(Text begins)

To the extent that people say the system is broken, I would reject that as a too-simple thought. There is no system.
So let's design one. The fatal problem that all of our people in Washington have -- and many people have in the country: They've come to believe that the system is "broken." That's like saying, 'I've got a broken car.' And you're going to go out and you're going to fix it. And you go in the garage and you find out, 'Oh, I forgot. I don't have a car.' You can't fix something that doesn't exist. Nobody ever designed this to be a system. Nobody's ever sat down to say here's where we want to be in the future. That's what we're trying to do. We're trying to get across the message that we've got things that aren't working. Yes, we have a catastrophe coming at us. It's not a crisis yet. But it will be. It's a crisis because we know it will be when Medicare hits. We're going to go bankrupt. Medicare is orders of magnitude more of a significant financial problem for this country than Social Security is, and it's coming in the next four, five years. Big-time, with all the people retiring. Seeing that and looking at it should be actually a releasing truth because we're gonna have a major crisis, number one, and number two, we don't have a system. We should say, OK, let's go design a system. Let's start from scratch and create one with a patient at the center.
THE PROBLEM WITH HEALTH INSURANCE
One of the problems we have in this country, that interferes with doing with what I'm talking about ... is the way insurance is structured in this country. We have a public and private insurance system in this country. ... When you're under 65, you're in the private system. When you're over 65, you're now in the public system. Now what does that mean?
That means the insurance companies don't have a real incentive to keep you as healthy as you could be. ... Example: You get diabetes when you're 50. Insurance companies and your employers right now ... will give you as much care or as little care as they can get away with. There's no incentive for them to invest more in keeping you really, really healthy because when you get all your complications from diabetes, you'll get them when you're 70, 75. Complications occur 20 years later. Then it's all Medicare's problem.
We need to have insurance companies get their reward for keeping you healthy ... invest when you're younger, so at later years, they get a return on their investment by keeping you out of the hospital. Which is, after all, what you want. We need to get it all aligned so the insurance companies, by giving you health and wellness -- they get a reward. The providers giving you health and wellness and chronic management -- they get a reward. That's what I mean by putting the patient at the center. It's a total different change in the way you would structure this, and that's what we're espousing as we look toward what the future can maybe look and feel like.
MANDATES AND HEALTH COVERAGE
I think we've already answered the question about mandates. All the people who work and get a paycheck in this country are buying health care for other people. It's your Medicare deduction.
I don't remember that we were given a choice about that. That was mandated. ... We're telling people you've got to buy insurance for other people. We've never said you gotta buy your own. Now, you tell me if that makes any sense?
I know and I understand that mandates won't mean everybody will be insured. There's still going to be people, just like there are in the automobile industry, who don't buy insurance. I understand that. But there should be an expectation that people are contributing to their insurance. It ought to be mandated, and there ought to be a penalty if they don't participate.

(Text ends)
(Dataset entries begins)

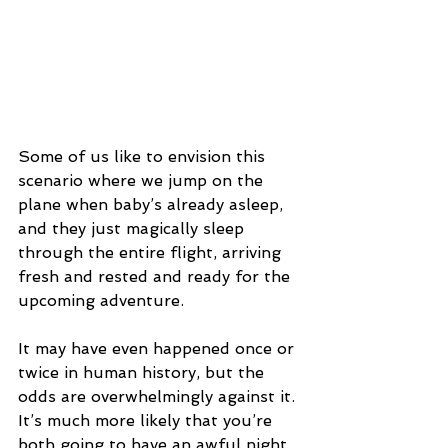
Some of us like to envision this 
scenario where we jump on the 
plane when baby’s already asleep, 
and they just magically sleep 
through the entire flight, arriving 
fresh and rested and ready for the 
upcoming adventure.
It may have even happened once or 
twice in human history, but the 
odds are overwhelmingly against it. 
It’s much more likely that you’re 
both going to have an awful night 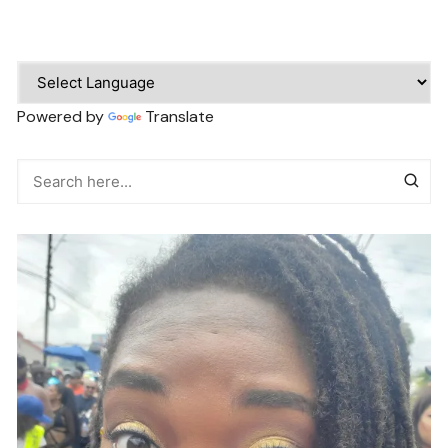
Powered by
Translate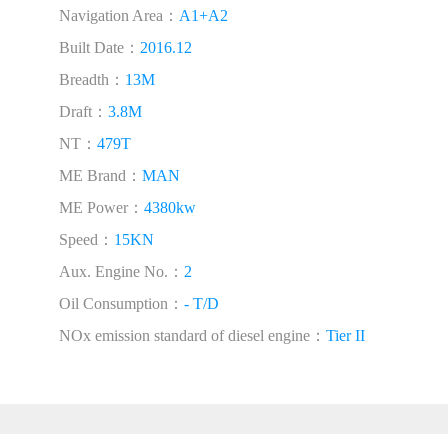
Navigation Area：
A1+A2
Built Date：
2016.12
Breadth：
13M
Draft：
3.8M
NT：
479T
ME Brand：
MAN
ME Power：
4380kw
Speed：
15KN
Aux. Engine No.：
2
Oil Consumption：
- T/D
NOx emission standard of diesel engine：
Tier II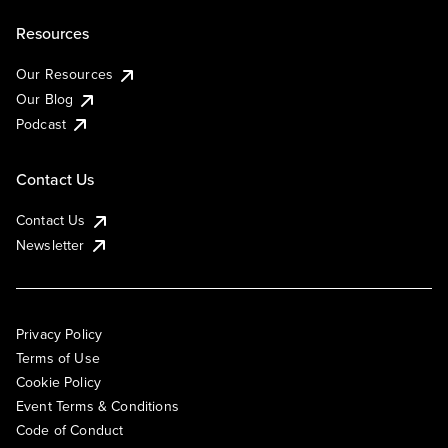
Resources
Our Resources
Our Blog
Podcast
Contact Us
Contact Us
Newsletter
Privacy Policy
Terms of Use
Cookie Policy
Event Terms & Conditions
Code of Conduct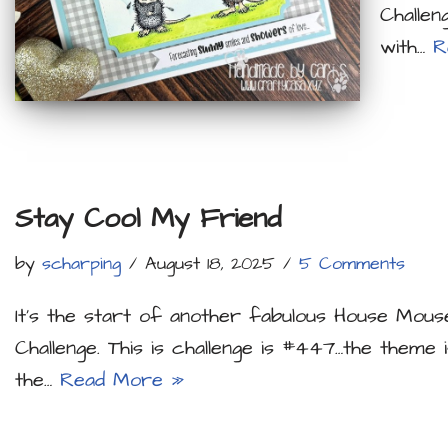
Challen
with…
R
Stay Cool My Friend
by
scharping
August 18, 2025
5 Comments
It’s the start of another fabulous House Mous
Challenge. This is challenge is #447…the theme 
the…
Read More »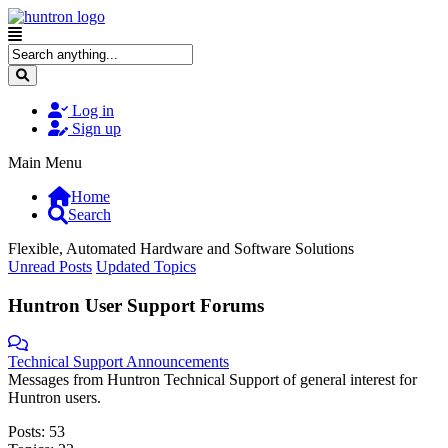
Log in
Sign up
Main Menu
Home
Search
Flexible, Automated Hardware and Software Solutions
Unread Posts
Updated Topics
Huntron User Support Forums
Technical Support Announcements
Messages from Huntron Technical Support of general interest for
Huntron users.
Posts: 53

(Dataset entries ends)

Check your understanding
**a.** Repeat word for word the part of the health care remarks that opens with the words containing "We need to have" and closes with "and feel like.".
**b.** According to the health care remarks, which insurance system covers people under 65?

Responses in order
**a.**
We need to have insurance companies get their reward for keeping you healthy ... invest when you're younger, so at later years, they get a return on their investment by keeping you out of the hospital. Which is, after all, what you want. We need to get it all aligned so the insurance companies, by giving you health and wellness -- they get a reward. The providers giving you health and wellness and chronic management -- they get a reward. That's what I mean by putting the patient at the center. It's a total different change in the way you would structure this, and that's what we're espousing as we look toward what the future can maybe look and feel like.

**b.** The private insurance system.